## EXERCISE INSTRUCTIONS
Recast every line of the records below as a JSON list of strings, one string per line, with blank lines left out. Omit the pictures from your answer.
=-=-=
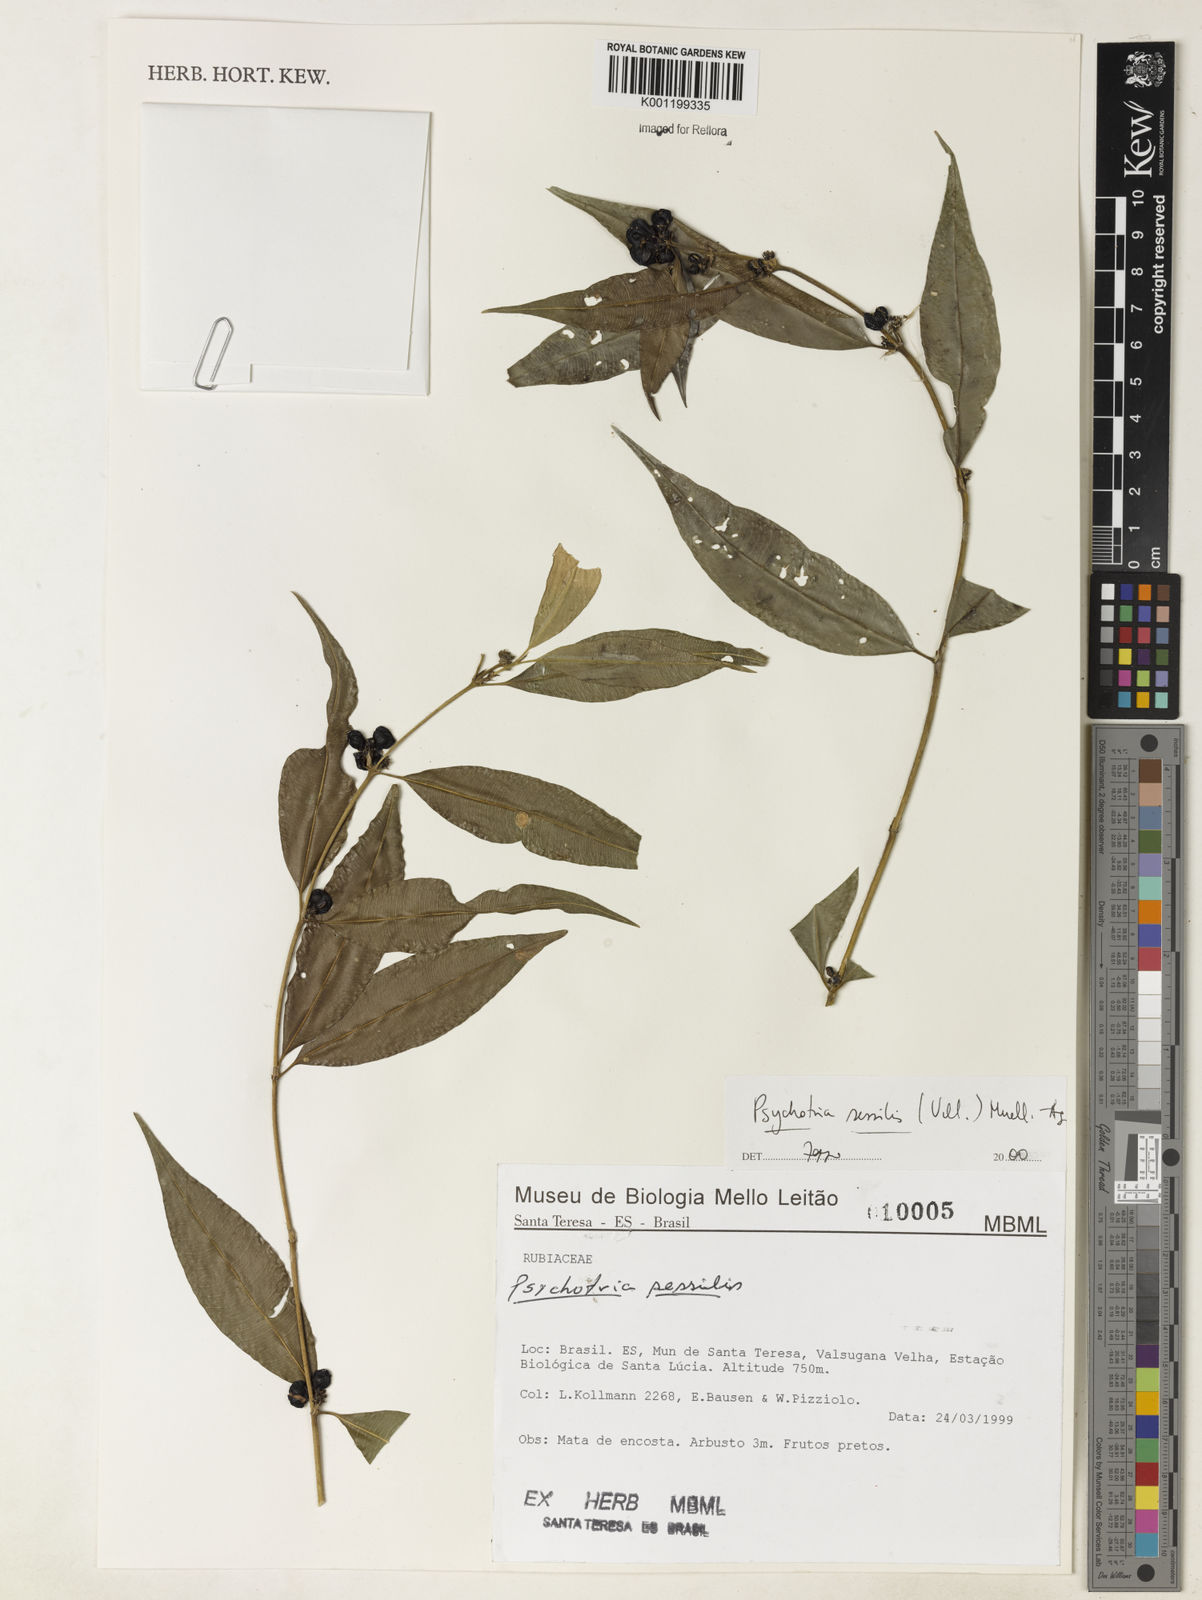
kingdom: Plantae
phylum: Tracheophyta
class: Magnoliopsida
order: Gentianales
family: Rubiaceae
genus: Rudgea
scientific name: Rudgea sessilis
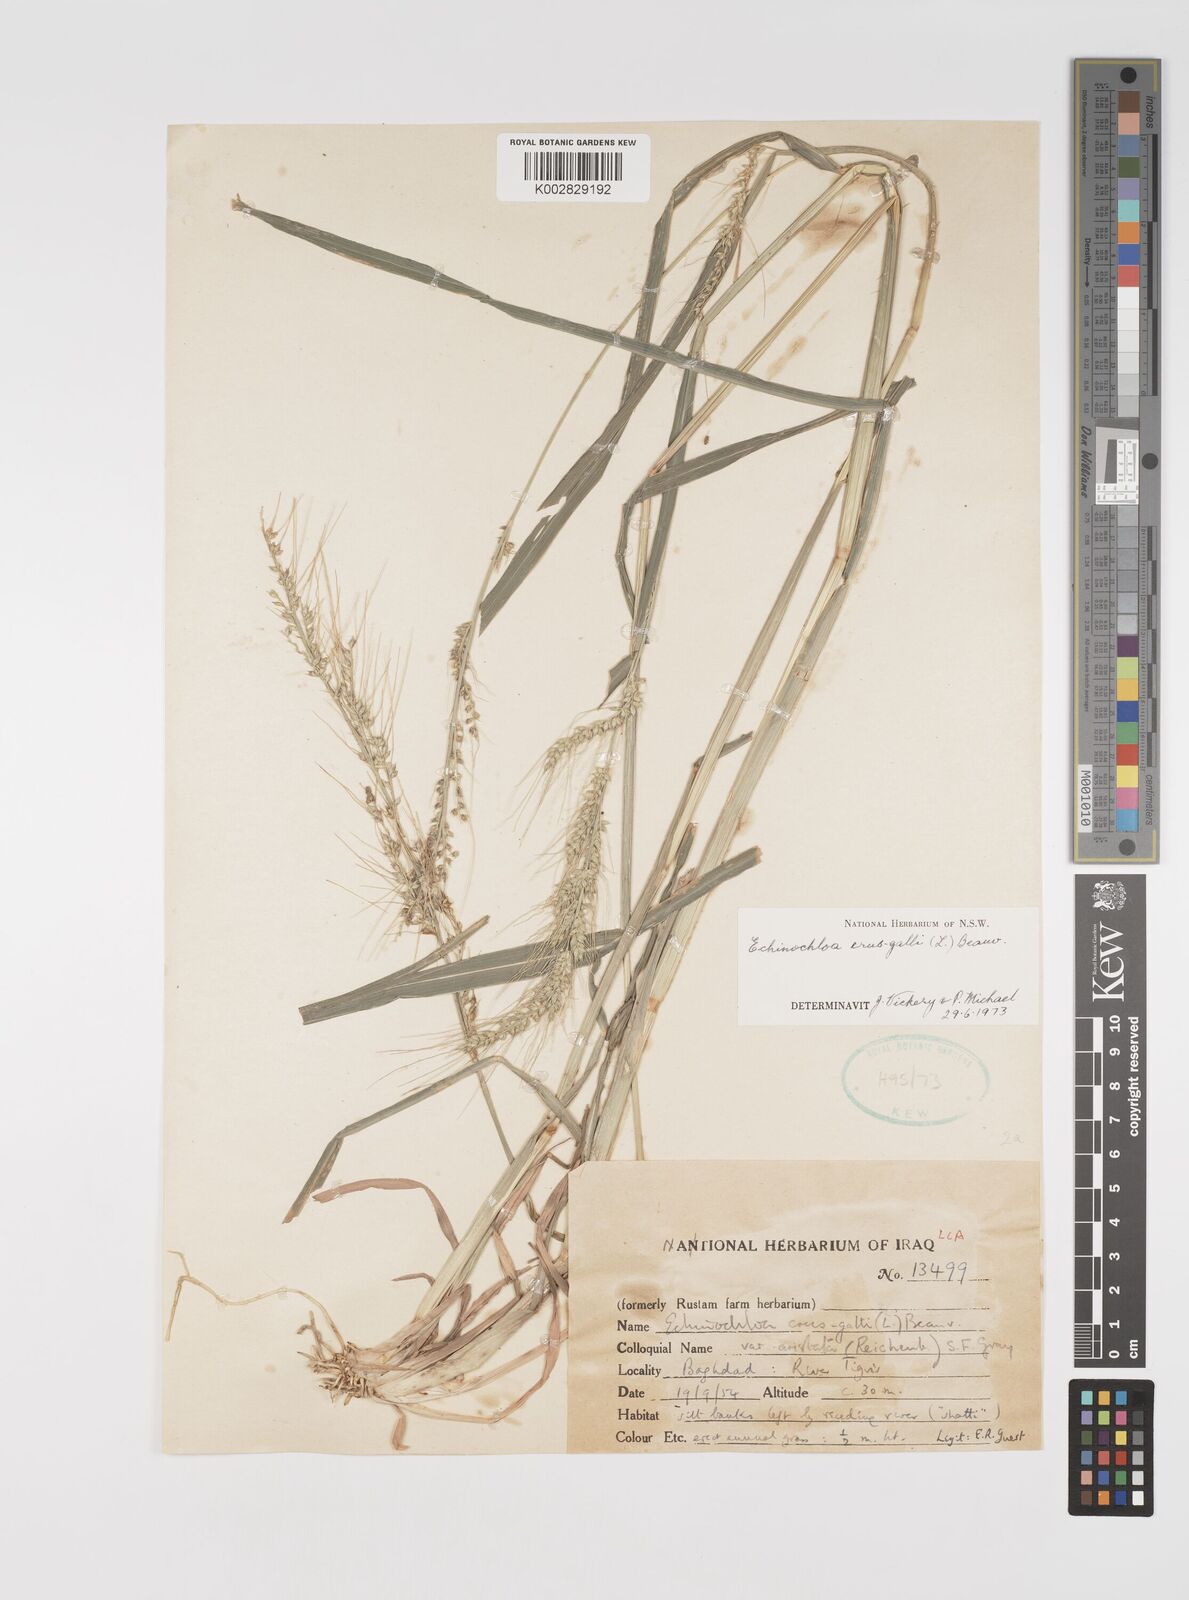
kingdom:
=-=-=
## SOLUTION
[
  "kingdom: Plantae",
  "phylum: Tracheophyta",
  "class: Magnoliopsida",
  "order: Gentianales",
  "family: Rubiaceae",
  "genus: Rudgea",
  "scientific name: Rudgea sessilis",
  "kingdom:"
]